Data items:

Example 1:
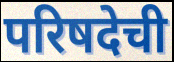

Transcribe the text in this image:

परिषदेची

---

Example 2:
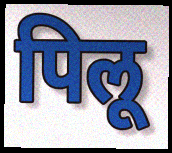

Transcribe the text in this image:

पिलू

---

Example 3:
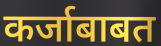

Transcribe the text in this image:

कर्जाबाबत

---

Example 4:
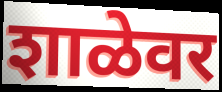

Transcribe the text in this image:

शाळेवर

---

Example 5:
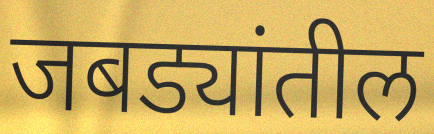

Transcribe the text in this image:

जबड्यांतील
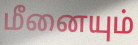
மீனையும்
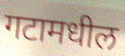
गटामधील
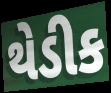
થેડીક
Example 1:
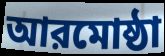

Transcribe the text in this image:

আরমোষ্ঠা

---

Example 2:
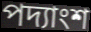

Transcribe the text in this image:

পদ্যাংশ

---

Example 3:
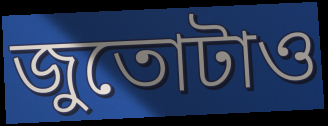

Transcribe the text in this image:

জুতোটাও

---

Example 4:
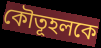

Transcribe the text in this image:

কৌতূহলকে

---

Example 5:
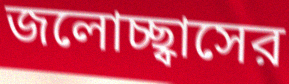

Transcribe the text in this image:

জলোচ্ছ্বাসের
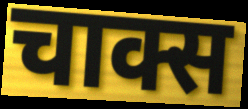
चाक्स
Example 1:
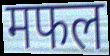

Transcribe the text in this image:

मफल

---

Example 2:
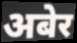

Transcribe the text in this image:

**YOUR TASK**
Each entry should be set down exactly, pictures excluded.

**ANSWER FOR THIS EXERCISE**
Example 1:

Transcribe the text in this image:

परिषदेची

---

Example 2:

Transcribe the text in this image:

पिलू

---

Example 3:

Transcribe the text in this image:

कर्जाबाबत

---

Example 4:

Transcribe the text in this image:

शाळेवर

---

Example 5:

Transcribe the text in this image:

जबड्यांतील
மீனையும்
गटामधील
થેડીક
Example 1:

Transcribe the text in this image:

আরমোষ্ঠা

---

Example 2:

Transcribe the text in this image:

পদ্যাংশ

---

Example 3:

Transcribe the text in this image:

জুতোটাও

---

Example 4:

Transcribe the text in this image:

কৌতূহলকে

---

Example 5:

Transcribe the text in this image:

জলোচ্ছ্বাসের
चाक्स
Example 1:

Transcribe the text in this image:

मफल

---

Example 2:

Transcribe the text in this image:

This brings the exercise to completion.